[Page-level text extractions]
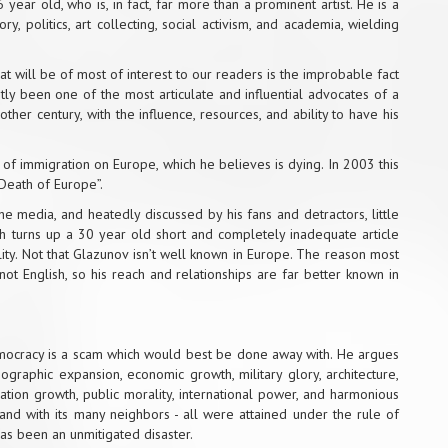
ar old, who is, in fact, far more than a prominent artist. He is a
y, politics, art collecting, social activism, and academia, wielding
what will be of most of interest to our readers is the improbable fact
ntly been one of the most articulate and influential advocates of a
ther century, with the influence, resources, and ability to have his
of immigration on Europe, which he believes is dying. In 2003 this
 Death of Europe”.
he media, and heatedly discussed by his fans and detractors, little
h turns up a 30 year old short and completely inadequate article
lity. Not that Glazunov isn’t well known in Europe. The reason most
 not English, so his reach and relationships are far better known in
emocracy is a scam which would best be done away with. He argues
ographic expansion, economic growth, military glory, architecture,
pulation growth, public morality, international power, and harmonious
, and with its many neighbors - all were attained under the rule of
as been an unmitigated disaster.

### ACTIVITY
From the first line through the line with "h turns up a", output those lines of the entries above exactly, and nothing else, with the pictures left out.

### EXERCISE RESPONSE
ar old, who is, in fact, far more than a prominent artist. He is a
y, politics, art collecting, social activism, and academia, wielding
what will be of most of interest to our readers is the improbable fact
ntly been one of the most articulate and influential advocates of a
ther century, with the influence, resources, and ability to have his
of immigration on Europe, which he believes is dying. In 2003 this
 Death of Europe”.
he media, and heatedly discussed by his fans and detractors, little
h turns up a 30 year old short and completely inadequate article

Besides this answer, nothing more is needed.